Dataset records
|---|

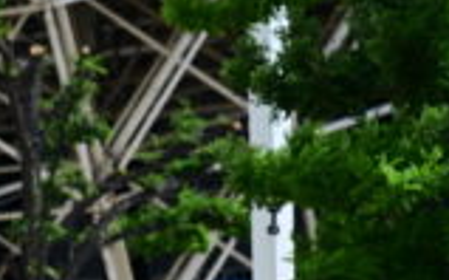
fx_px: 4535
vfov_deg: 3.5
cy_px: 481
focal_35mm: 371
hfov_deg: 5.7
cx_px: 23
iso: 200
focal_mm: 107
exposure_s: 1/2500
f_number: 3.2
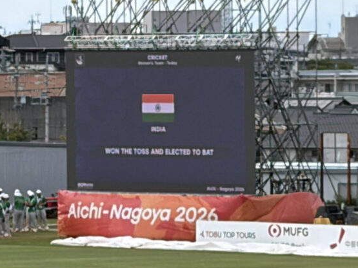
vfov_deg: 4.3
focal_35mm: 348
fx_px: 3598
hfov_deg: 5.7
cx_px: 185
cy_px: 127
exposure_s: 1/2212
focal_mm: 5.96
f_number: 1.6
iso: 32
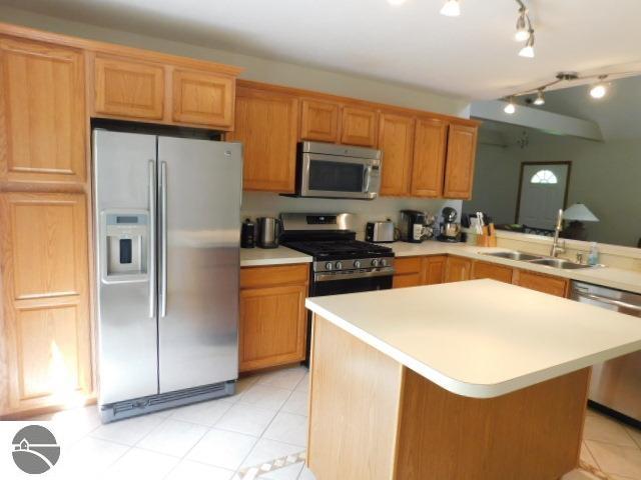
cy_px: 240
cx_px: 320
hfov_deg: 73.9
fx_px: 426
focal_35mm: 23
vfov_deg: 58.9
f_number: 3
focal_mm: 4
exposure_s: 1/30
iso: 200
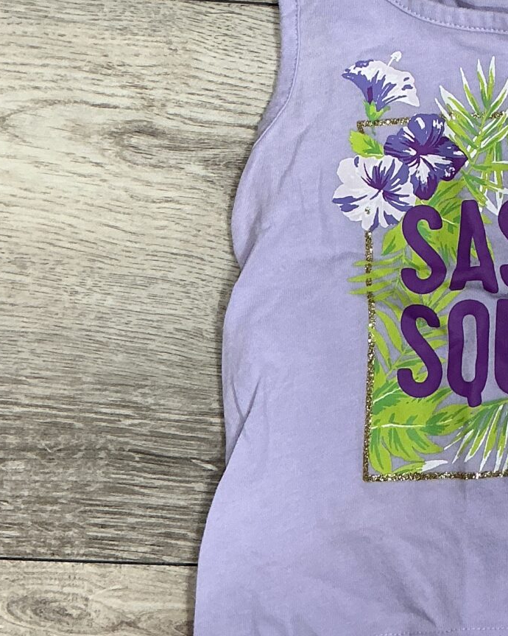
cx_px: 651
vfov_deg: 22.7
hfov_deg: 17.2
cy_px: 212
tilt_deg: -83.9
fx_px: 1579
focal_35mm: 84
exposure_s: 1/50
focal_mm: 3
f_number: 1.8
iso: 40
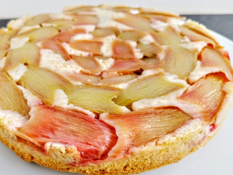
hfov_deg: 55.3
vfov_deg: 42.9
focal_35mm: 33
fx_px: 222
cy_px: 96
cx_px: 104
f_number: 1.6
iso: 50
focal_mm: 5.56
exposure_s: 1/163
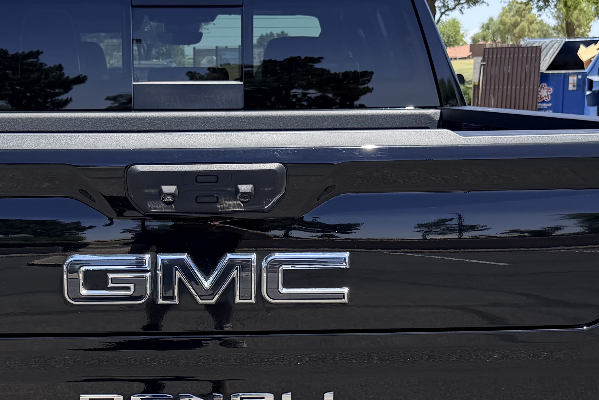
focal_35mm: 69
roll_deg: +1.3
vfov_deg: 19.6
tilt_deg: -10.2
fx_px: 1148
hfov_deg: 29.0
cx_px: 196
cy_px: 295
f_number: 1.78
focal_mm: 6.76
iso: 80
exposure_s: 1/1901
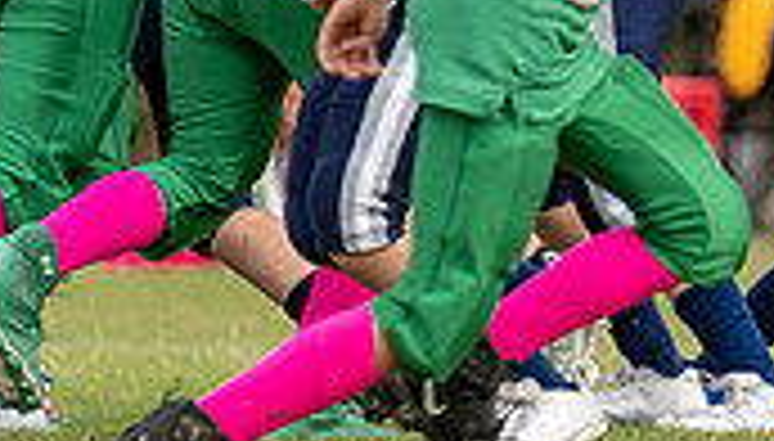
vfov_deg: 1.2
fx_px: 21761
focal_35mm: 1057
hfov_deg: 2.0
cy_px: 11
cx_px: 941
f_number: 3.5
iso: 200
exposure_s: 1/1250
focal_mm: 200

|---|

▶ **Activity**
Restate the data above word for word, so that the only difference is the missing pictures.

▶ **Final answer**
fx_px: 4535
vfov_deg: 3.5
cy_px: 481
focal_35mm: 371
hfov_deg: 5.7
cx_px: 23
iso: 200
focal_mm: 107
exposure_s: 1/2500
f_number: 3.2
vfov_deg: 4.3
focal_35mm: 348
fx_px: 3598
hfov_deg: 5.7
cx_px: 185
cy_px: 127
exposure_s: 1/2212
focal_mm: 5.96
f_number: 1.6
iso: 32
cy_px: 240
cx_px: 320
hfov_deg: 73.9
fx_px: 426
focal_35mm: 23
vfov_deg: 58.9
f_number: 3
focal_mm: 4
exposure_s: 1/30
iso: 200
cx_px: 651
vfov_deg: 22.7
hfov_deg: 17.2
cy_px: 212
tilt_deg: -83.9
fx_px: 1579
focal_35mm: 84
exposure_s: 1/50
focal_mm: 3
f_number: 1.8
iso: 40
hfov_deg: 55.3
vfov_deg: 42.9
focal_35mm: 33
fx_px: 222
cy_px: 96
cx_px: 104
f_number: 1.6
iso: 50
focal_mm: 5.56
exposure_s: 1/163
focal_35mm: 69
roll_deg: +1.3
vfov_deg: 19.6
tilt_deg: -10.2
fx_px: 1148
hfov_deg: 29.0
cx_px: 196
cy_px: 295
f_number: 1.78
focal_mm: 6.76
iso: 80
exposure_s: 1/1901
vfov_deg: 1.2
fx_px: 21761
focal_35mm: 1057
hfov_deg: 2.0
cy_px: 11
cx_px: 941
f_number: 3.5
iso: 200
exposure_s: 1/1250
focal_mm: 200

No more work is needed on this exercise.